**EXTRAIT FOURNI**
===

Le concept d'autorégulation de l'apprentissage (self-regulated learning)
est né des travaux sur la métacognition. Plus précisément,
ce paradigme s'est défini comme objectif l'analyse de l'aspect exécutif
de la métacognition : le contrôle actif, la régulation et
l'orchestration des processus cognitifs en vue de la réalisation d'un
objectif déterminé (Flavell, 1976 ; Royer, Cisero et Carlo, 1993
; Noël, Romainville et Wolfs, 1995 ; Lafortune & St-Pierre, 1996).
Un élément clé du processus d'autorégulation se
situe dans les stratégies d'autorégulation cognitive (voir notamment
Boekaerts, 1996 ; Pintrich, 1999). Elles consistent en des stratégies
de gestion de son propre répertoire de stratégies cognitives (spécifiques
ou transversales) et de connaissances déclaratives et procédurales
(spécifiques à la discipline scolaire ou à l'activité
concernée). L'individu qui est capable de stratégies d'autorégulation
cognitive peut sélectionner les procédures les plus efficaces
(dans la perspective d'atteindre l'objectif déterminé), les contrôler
et les réajuster si nécessaire.

===

**CONSIGNE 1**
Filtrez le listing en recopiant chaque ligne qui contient la chaîne « stones », en respectant la casse.
Le listing qui suit n'a aucun lien avec l'extrait.

**DONNÉES À TRAITER**

===

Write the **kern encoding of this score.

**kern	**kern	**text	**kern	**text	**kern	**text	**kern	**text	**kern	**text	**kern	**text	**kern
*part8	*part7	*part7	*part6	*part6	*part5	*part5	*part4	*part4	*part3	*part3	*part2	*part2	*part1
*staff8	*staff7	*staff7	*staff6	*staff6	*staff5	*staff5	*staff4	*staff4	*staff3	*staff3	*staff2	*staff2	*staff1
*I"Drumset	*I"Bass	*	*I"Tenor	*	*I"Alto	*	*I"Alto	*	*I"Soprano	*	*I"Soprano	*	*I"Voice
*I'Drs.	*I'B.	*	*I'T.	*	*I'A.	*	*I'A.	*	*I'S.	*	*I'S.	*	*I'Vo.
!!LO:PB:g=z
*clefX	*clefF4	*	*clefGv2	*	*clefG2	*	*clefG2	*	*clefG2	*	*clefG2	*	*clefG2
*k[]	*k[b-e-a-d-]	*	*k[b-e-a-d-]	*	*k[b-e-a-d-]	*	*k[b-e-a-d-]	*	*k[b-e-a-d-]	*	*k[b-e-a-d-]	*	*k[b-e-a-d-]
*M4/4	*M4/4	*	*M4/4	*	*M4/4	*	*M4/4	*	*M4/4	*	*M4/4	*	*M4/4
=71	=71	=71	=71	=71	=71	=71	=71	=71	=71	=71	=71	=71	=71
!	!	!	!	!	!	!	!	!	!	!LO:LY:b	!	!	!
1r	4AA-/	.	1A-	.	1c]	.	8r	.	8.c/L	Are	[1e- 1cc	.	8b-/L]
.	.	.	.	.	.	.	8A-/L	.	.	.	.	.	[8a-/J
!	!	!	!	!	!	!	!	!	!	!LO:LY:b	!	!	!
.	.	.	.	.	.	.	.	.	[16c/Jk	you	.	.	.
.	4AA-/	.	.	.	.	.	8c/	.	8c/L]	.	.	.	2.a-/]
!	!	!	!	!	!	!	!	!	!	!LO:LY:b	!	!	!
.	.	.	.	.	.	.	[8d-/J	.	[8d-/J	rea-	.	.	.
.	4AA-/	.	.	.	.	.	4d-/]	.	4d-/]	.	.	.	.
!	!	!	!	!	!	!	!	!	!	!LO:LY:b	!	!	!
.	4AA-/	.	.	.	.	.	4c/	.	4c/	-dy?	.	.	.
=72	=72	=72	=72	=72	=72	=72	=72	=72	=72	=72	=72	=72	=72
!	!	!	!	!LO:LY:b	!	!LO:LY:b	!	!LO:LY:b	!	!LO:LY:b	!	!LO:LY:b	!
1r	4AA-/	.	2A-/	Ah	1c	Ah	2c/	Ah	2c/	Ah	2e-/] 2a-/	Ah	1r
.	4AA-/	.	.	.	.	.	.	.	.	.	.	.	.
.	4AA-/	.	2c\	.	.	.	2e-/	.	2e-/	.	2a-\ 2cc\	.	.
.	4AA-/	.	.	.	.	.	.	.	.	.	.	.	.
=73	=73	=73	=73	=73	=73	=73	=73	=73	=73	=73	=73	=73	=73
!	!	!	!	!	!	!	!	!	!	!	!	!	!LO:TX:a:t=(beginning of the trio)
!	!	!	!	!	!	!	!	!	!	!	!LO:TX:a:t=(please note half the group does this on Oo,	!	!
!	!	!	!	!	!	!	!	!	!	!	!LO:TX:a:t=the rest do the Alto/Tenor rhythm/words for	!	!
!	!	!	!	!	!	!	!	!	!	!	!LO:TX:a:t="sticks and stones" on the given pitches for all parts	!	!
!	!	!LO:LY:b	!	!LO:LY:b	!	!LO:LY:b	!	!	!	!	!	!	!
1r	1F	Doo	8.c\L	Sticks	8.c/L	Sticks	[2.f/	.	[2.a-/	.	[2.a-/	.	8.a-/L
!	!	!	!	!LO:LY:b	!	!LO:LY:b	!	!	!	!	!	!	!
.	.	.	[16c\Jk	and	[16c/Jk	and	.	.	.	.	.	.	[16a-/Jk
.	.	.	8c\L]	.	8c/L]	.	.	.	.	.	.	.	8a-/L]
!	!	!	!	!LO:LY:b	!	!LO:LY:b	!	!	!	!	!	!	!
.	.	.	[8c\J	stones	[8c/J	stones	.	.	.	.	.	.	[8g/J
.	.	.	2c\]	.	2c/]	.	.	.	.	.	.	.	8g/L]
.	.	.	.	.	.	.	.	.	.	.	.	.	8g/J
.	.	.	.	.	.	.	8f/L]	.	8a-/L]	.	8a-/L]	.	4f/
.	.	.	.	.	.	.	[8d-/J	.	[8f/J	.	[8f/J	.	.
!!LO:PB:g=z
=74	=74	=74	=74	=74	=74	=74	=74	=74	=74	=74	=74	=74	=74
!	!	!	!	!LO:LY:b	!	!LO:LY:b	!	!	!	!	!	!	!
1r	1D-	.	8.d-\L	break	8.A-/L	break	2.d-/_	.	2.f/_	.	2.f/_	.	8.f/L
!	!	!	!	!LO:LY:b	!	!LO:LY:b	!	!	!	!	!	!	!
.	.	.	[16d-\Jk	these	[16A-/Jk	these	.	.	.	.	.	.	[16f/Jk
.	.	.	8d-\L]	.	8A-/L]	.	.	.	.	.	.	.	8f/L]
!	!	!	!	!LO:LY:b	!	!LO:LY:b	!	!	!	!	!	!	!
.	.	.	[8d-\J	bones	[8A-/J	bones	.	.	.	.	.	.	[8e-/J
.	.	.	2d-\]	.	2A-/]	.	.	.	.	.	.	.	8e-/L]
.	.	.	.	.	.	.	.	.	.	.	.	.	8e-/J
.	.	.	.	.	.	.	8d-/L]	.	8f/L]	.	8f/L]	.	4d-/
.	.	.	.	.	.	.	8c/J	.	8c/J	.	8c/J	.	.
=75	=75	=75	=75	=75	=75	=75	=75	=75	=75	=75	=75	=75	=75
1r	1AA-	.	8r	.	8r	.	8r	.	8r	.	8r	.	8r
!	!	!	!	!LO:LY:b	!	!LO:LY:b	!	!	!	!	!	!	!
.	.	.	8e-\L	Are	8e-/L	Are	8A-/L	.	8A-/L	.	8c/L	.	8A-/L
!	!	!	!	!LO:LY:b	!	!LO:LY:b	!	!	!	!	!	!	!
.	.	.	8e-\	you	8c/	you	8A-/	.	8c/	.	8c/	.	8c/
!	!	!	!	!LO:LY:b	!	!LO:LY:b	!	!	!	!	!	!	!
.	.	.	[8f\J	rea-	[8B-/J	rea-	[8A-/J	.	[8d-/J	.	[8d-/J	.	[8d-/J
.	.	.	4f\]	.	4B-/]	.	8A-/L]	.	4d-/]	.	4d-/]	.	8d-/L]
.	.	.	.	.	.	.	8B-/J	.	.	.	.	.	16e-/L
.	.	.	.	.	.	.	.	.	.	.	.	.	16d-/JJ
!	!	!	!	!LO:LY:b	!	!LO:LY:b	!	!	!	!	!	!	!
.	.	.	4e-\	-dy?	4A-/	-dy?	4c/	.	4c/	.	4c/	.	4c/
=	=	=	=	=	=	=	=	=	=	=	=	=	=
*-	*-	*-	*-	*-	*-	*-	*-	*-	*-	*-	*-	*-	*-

===

**CONSIGNE 2**
D'après l'extrait, de quels travaux le concept d'autorégulation de l'apprentissage est-il né ?

**RÉPONSE 1**
!	!	!	!	!	!	!	!	!	!	!	!LO:TX:a:t="sticks and stones" on the given pitches for all parts	!	!
.	.	.	[8c\J	stones	[8c/J	stones	.	.	.	.	.	.	[8g/J

**RÉPONSE 2**
Des travaux sur la métacognition.